The EU executive has granted France two more years to bring its budget deficit below the bloc's limit of 3 percent of GDP. While avoiding a fine for now, Paris must now present new reform proposals.
Following a regular review of some national budgets, the European Commission said Wednesday it would give France two extra years to fix its budget deficit, making clear that Paris would not have to pay a fine for now.
Likewise, there would be no immediate punitive action against Belgium and Italy, which had also been under scrutiny for excessive new borrowing.

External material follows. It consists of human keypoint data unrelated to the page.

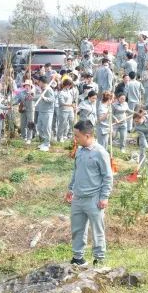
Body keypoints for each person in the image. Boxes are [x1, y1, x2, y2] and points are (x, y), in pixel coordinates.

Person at [65, 119, 113, 267]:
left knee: (97, 230)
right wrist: (71, 189)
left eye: (77, 136)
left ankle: (99, 259)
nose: (75, 138)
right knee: (77, 229)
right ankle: (78, 258)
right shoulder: (79, 151)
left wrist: (104, 197)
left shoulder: (100, 153)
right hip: (78, 199)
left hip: (94, 199)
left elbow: (108, 176)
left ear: (87, 136)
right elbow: (76, 171)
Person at [35, 76, 56, 151]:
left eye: (39, 82)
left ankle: (47, 144)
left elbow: (53, 99)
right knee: (39, 127)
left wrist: (45, 98)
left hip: (48, 112)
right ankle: (44, 141)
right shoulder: (43, 89)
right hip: (41, 111)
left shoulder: (49, 89)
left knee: (47, 128)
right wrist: (33, 97)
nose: (38, 83)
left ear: (42, 82)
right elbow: (40, 97)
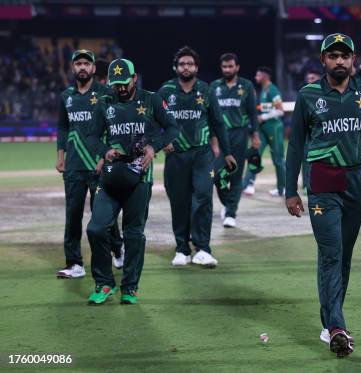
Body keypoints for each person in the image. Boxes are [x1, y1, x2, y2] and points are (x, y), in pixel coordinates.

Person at [285, 33, 361, 358]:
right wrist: (290, 190)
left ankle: (330, 320)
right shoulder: (307, 95)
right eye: (332, 56)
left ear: (352, 60)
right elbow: (295, 147)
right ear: (323, 61)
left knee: (343, 255)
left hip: (356, 181)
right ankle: (336, 326)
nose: (339, 61)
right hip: (322, 180)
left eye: (344, 56)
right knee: (332, 252)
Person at [85, 58, 178, 305]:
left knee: (133, 233)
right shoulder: (105, 103)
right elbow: (92, 136)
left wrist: (153, 146)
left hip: (140, 177)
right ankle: (105, 283)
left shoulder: (152, 100)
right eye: (116, 84)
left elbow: (172, 129)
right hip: (111, 175)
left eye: (125, 83)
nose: (121, 89)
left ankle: (130, 287)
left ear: (134, 78)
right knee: (95, 228)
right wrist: (104, 151)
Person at [157, 46, 235, 267]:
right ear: (176, 67)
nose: (186, 67)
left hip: (203, 155)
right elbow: (152, 122)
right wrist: (162, 142)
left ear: (196, 67)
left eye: (190, 63)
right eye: (182, 63)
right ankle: (182, 249)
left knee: (203, 196)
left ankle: (202, 248)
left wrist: (227, 153)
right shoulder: (166, 91)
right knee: (179, 202)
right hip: (176, 157)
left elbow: (218, 123)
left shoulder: (206, 90)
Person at [55, 49, 124, 279]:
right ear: (73, 68)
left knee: (103, 214)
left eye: (86, 63)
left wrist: (105, 156)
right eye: (78, 64)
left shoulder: (106, 93)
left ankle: (117, 248)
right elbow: (63, 127)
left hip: (98, 165)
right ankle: (75, 263)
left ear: (94, 68)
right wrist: (60, 156)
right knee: (72, 215)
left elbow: (114, 125)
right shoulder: (66, 96)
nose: (82, 67)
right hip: (74, 166)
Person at [210, 53, 260, 228]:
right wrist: (213, 138)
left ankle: (231, 212)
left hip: (239, 134)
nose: (227, 69)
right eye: (224, 67)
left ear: (237, 67)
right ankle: (227, 203)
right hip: (219, 135)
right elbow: (209, 114)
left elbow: (253, 112)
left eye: (230, 66)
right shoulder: (214, 86)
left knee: (236, 174)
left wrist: (255, 135)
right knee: (217, 175)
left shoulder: (246, 85)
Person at [242, 66, 285, 197]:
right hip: (263, 129)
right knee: (255, 154)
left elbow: (280, 110)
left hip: (274, 128)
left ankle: (282, 188)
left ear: (265, 76)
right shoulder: (263, 91)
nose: (256, 77)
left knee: (278, 160)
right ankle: (247, 185)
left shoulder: (272, 90)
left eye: (258, 75)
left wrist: (262, 117)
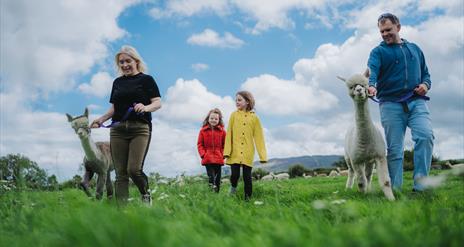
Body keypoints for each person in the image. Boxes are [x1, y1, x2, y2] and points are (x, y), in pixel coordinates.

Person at [367, 13, 434, 192]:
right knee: (395, 150)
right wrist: (371, 86)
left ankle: (421, 188)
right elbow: (372, 71)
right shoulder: (378, 52)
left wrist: (425, 85)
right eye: (381, 31)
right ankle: (395, 192)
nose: (385, 34)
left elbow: (426, 74)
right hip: (390, 105)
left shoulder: (415, 49)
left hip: (416, 101)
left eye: (388, 30)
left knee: (425, 137)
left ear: (398, 27)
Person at [90, 45, 161, 204]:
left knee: (134, 170)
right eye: (121, 62)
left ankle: (145, 194)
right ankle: (122, 212)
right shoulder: (117, 82)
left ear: (136, 61)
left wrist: (145, 107)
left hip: (140, 129)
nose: (124, 65)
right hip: (118, 130)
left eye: (127, 61)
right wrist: (101, 119)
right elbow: (114, 108)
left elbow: (157, 103)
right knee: (121, 174)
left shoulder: (146, 80)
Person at [224, 91, 267, 200]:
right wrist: (227, 152)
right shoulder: (233, 115)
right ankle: (233, 188)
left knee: (247, 177)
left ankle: (247, 200)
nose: (236, 102)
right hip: (235, 151)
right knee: (235, 175)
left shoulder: (255, 118)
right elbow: (229, 133)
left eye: (239, 100)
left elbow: (259, 137)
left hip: (248, 151)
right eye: (236, 100)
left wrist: (263, 156)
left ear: (247, 101)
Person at [197, 108, 227, 193]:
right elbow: (200, 144)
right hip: (208, 158)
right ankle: (211, 193)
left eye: (216, 119)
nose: (213, 120)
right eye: (212, 118)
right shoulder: (203, 131)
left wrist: (223, 154)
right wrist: (203, 154)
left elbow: (225, 144)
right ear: (208, 119)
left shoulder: (223, 132)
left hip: (218, 158)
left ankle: (216, 194)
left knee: (218, 178)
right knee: (211, 177)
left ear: (219, 120)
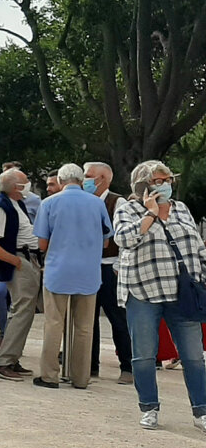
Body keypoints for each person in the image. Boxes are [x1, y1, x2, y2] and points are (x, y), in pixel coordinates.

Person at [112, 160, 206, 432]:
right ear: (143, 184)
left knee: (193, 356)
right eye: (159, 180)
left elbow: (196, 246)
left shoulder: (181, 209)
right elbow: (124, 240)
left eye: (168, 180)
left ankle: (201, 410)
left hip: (182, 293)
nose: (166, 185)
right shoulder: (127, 209)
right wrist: (150, 214)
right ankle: (149, 408)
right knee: (144, 355)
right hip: (143, 290)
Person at [32, 164, 113, 390]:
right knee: (85, 327)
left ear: (60, 180)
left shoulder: (49, 203)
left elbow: (42, 243)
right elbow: (107, 240)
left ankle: (49, 375)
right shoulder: (97, 204)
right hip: (88, 271)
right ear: (81, 180)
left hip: (58, 270)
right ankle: (81, 377)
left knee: (53, 323)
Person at [0, 167, 41, 380]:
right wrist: (15, 261)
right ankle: (5, 361)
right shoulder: (2, 208)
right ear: (16, 187)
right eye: (25, 182)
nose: (28, 185)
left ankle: (11, 358)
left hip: (24, 258)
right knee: (21, 311)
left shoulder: (14, 204)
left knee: (23, 311)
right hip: (19, 260)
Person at [84, 161, 133, 383]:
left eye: (88, 176)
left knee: (117, 318)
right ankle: (90, 365)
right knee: (88, 319)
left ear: (102, 179)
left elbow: (125, 237)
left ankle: (127, 366)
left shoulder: (117, 202)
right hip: (89, 266)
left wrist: (118, 266)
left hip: (109, 266)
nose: (85, 180)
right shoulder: (85, 201)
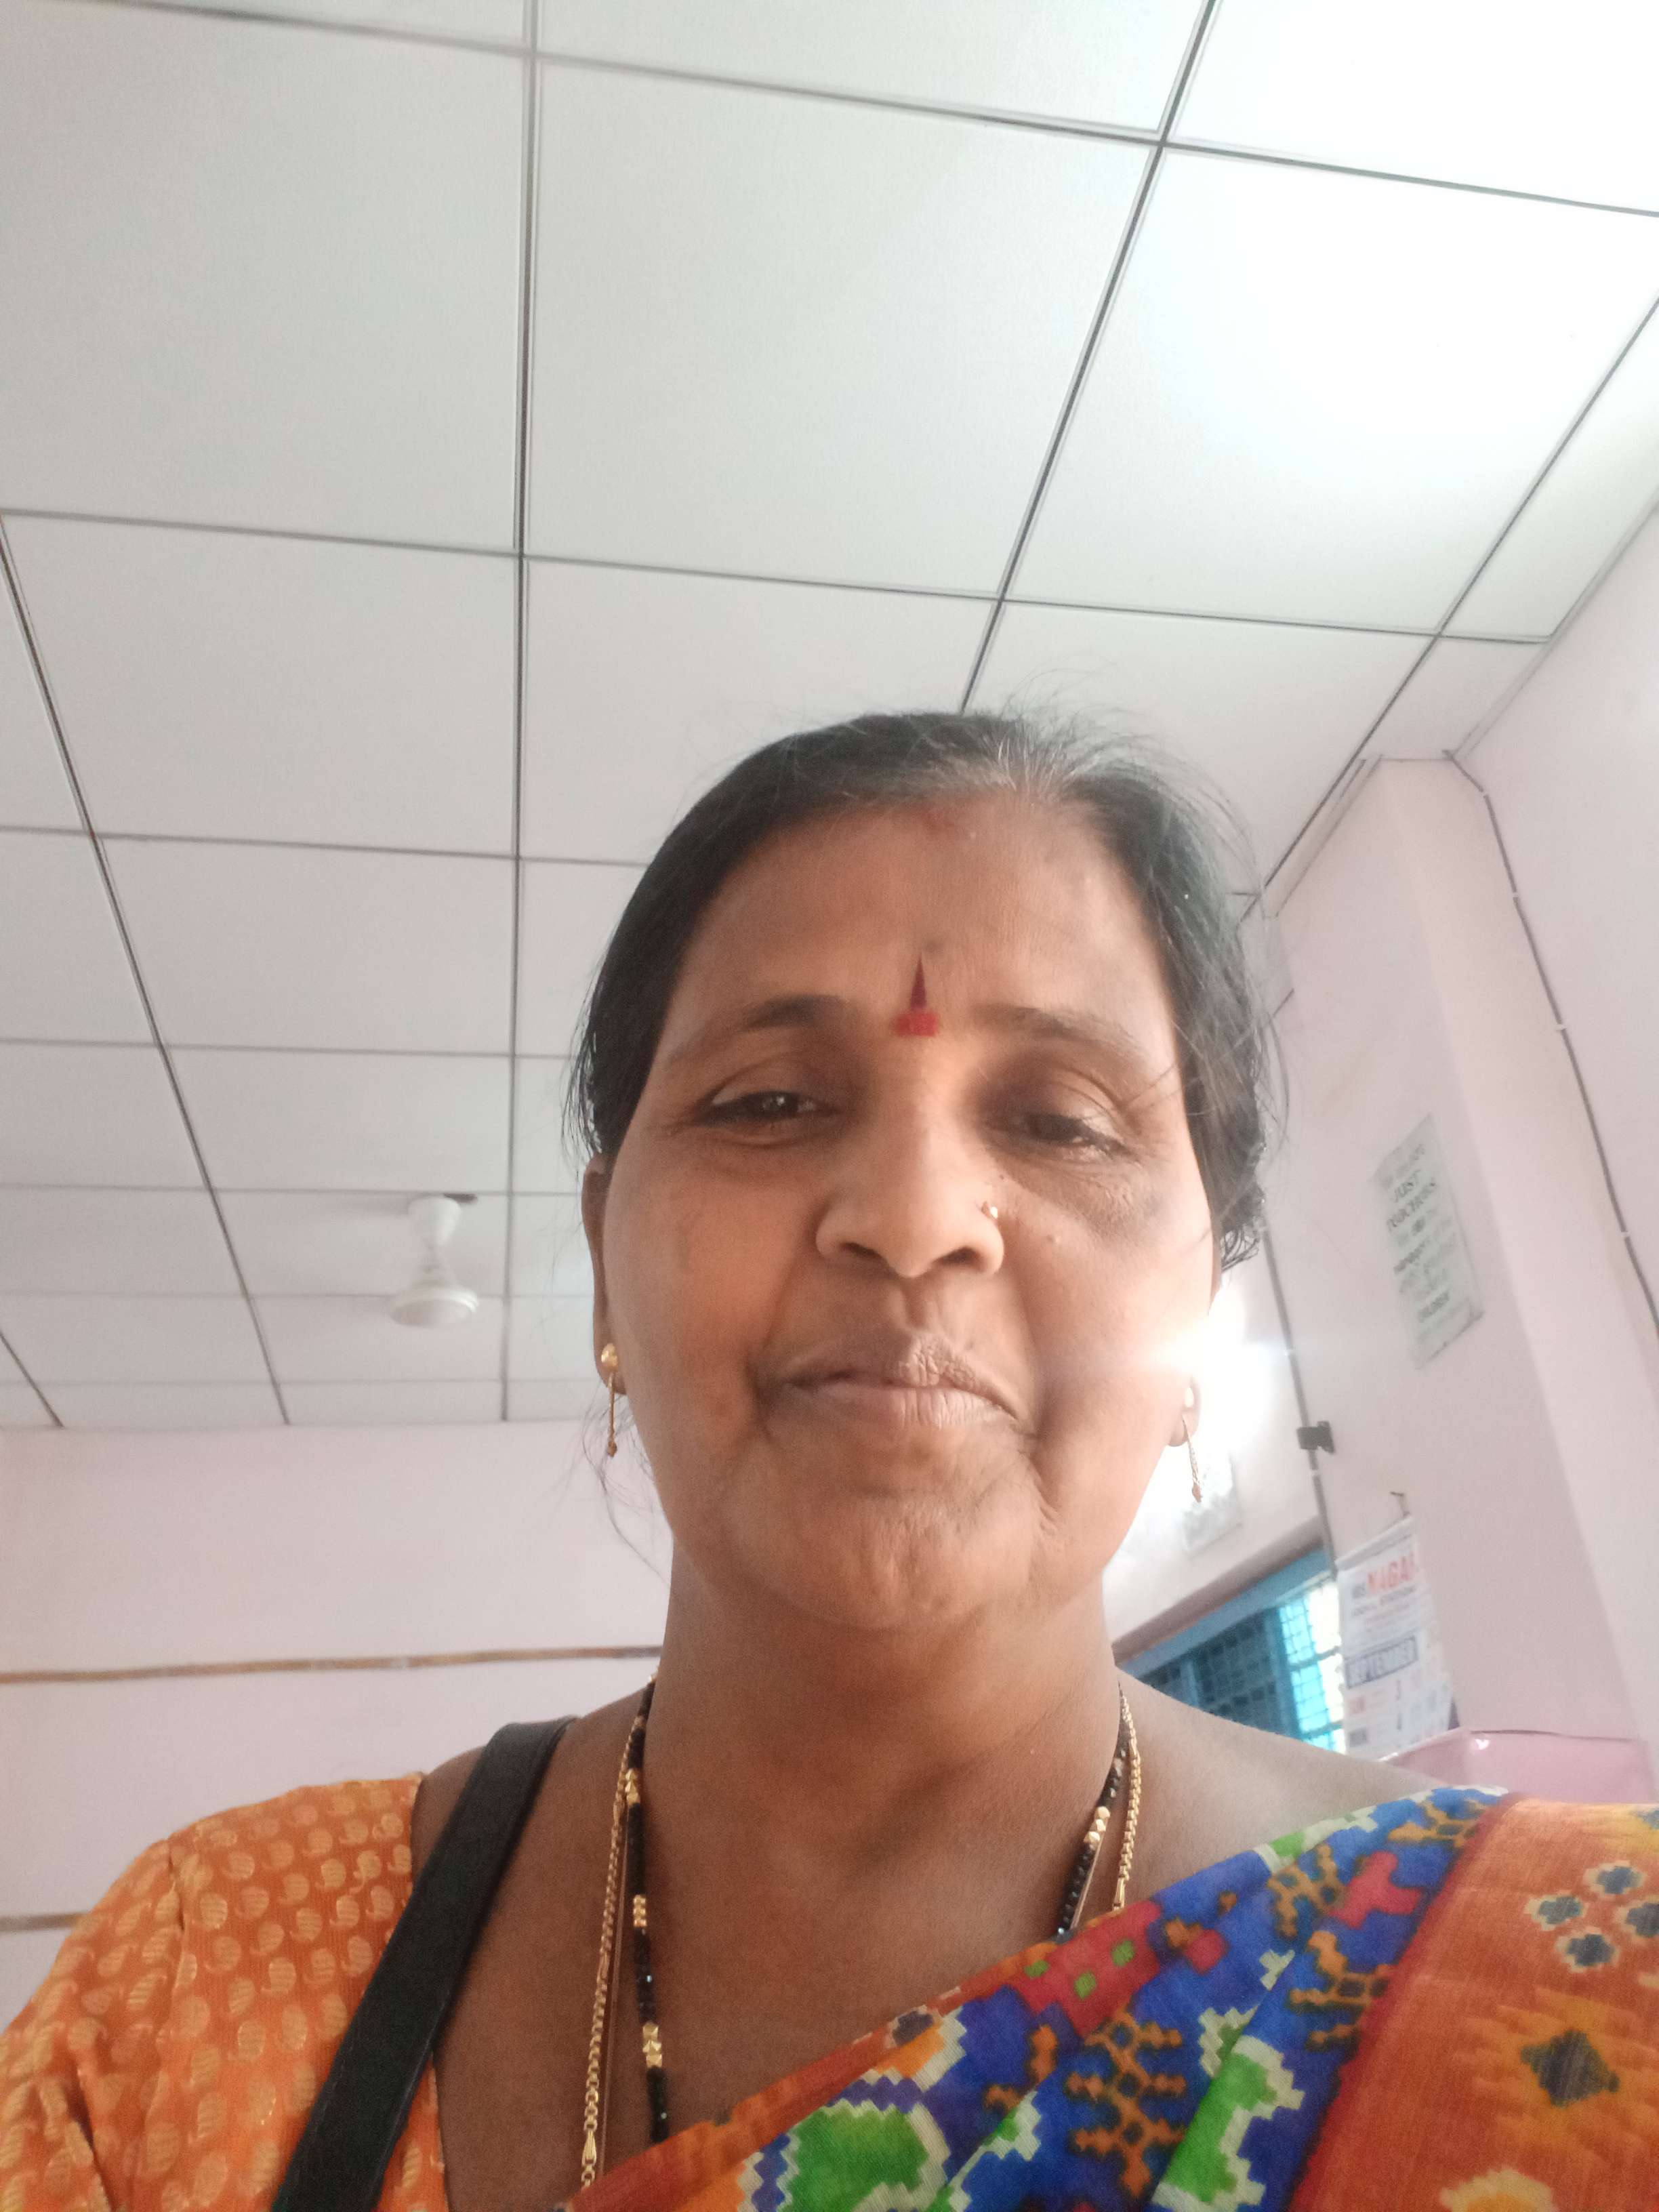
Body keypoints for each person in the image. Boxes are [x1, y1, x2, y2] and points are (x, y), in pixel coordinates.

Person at [5, 713, 1657, 2212]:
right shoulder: (196, 1990)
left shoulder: (1583, 1985)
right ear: (607, 1267)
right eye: (772, 1102)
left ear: (1201, 1302)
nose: (916, 1217)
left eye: (1061, 1121)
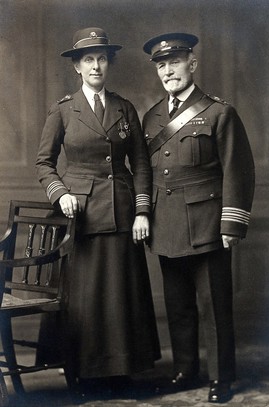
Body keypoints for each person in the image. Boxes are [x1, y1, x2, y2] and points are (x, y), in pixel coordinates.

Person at [36, 27, 160, 398]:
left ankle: (122, 370)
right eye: (88, 59)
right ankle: (86, 373)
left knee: (121, 295)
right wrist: (60, 194)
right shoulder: (62, 110)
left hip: (122, 212)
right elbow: (44, 162)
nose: (96, 65)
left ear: (109, 63)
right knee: (88, 298)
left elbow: (140, 163)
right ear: (77, 66)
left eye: (102, 58)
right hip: (82, 217)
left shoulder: (124, 108)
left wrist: (142, 212)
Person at [142, 32, 255, 403]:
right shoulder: (153, 116)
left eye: (174, 62)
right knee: (178, 306)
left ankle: (222, 377)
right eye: (161, 65)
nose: (168, 71)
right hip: (166, 223)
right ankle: (185, 370)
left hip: (207, 222)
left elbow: (237, 170)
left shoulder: (219, 112)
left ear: (192, 63)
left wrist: (231, 223)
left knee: (214, 306)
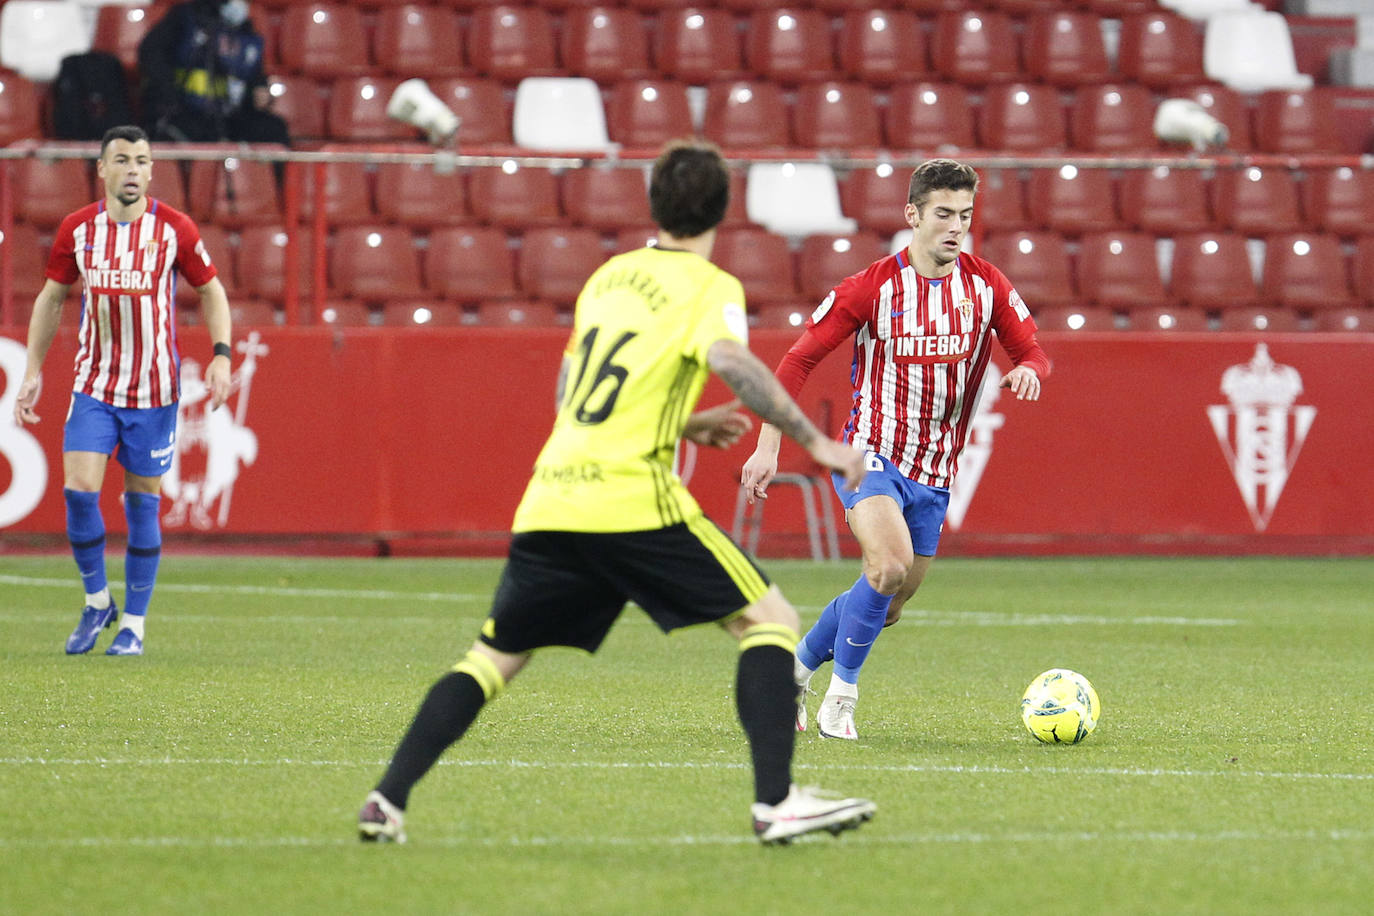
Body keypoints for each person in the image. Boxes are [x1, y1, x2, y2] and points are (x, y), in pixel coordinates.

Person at [358, 140, 876, 846]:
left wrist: (682, 421)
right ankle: (776, 804)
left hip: (553, 495)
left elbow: (574, 390)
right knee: (771, 623)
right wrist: (815, 443)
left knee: (492, 659)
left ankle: (387, 800)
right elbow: (730, 360)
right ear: (723, 209)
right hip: (631, 498)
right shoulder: (709, 286)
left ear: (653, 205)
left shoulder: (607, 278)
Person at [741, 158, 1052, 741]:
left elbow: (1030, 350)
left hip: (936, 470)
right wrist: (769, 446)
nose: (956, 227)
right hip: (871, 453)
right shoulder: (871, 288)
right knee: (887, 566)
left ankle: (792, 673)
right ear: (913, 215)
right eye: (943, 214)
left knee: (891, 599)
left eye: (965, 215)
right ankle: (842, 701)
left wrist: (1030, 371)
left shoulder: (986, 286)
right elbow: (797, 360)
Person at [11, 125, 234, 656]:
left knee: (142, 504)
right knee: (79, 490)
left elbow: (212, 291)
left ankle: (133, 624)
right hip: (95, 384)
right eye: (123, 160)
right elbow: (51, 297)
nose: (133, 169)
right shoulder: (78, 230)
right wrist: (32, 371)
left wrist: (222, 357)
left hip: (154, 391)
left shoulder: (174, 229)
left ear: (152, 170)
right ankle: (96, 602)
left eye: (142, 160)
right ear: (102, 169)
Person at [137, 0, 290, 147]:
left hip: (230, 117)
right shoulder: (185, 17)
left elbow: (254, 77)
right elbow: (150, 52)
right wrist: (168, 91)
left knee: (273, 130)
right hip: (186, 110)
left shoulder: (247, 34)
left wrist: (259, 90)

The EU executive said France now had until 2017 to bring its budget deficit below the limit of 3 percent of gross national budget (GDP), after the government missed an already extended deadline for 2015.
Off the hook again
Since 2001, France has had a deficit below 3 percent only in 2006 and 2007 and has repeatedly missed consolidation deadlines, raising eyebrows in Brussels.
The extended deadline for France will come at a cost, Commission Vice President Valdis Dombrovskis (pictured) told reporters at a news conference, hinting at the need for Paris to submit fresh and more far-reaching reform proposals to cut its current deficit.
"France has already announced reforms in the past few days," EU Economic Affairs Commissioner Pierre Moscovici - himself a Frenchman - said in a statement. "We expect France to present a more complete national reform program in April, which we'll consider in May."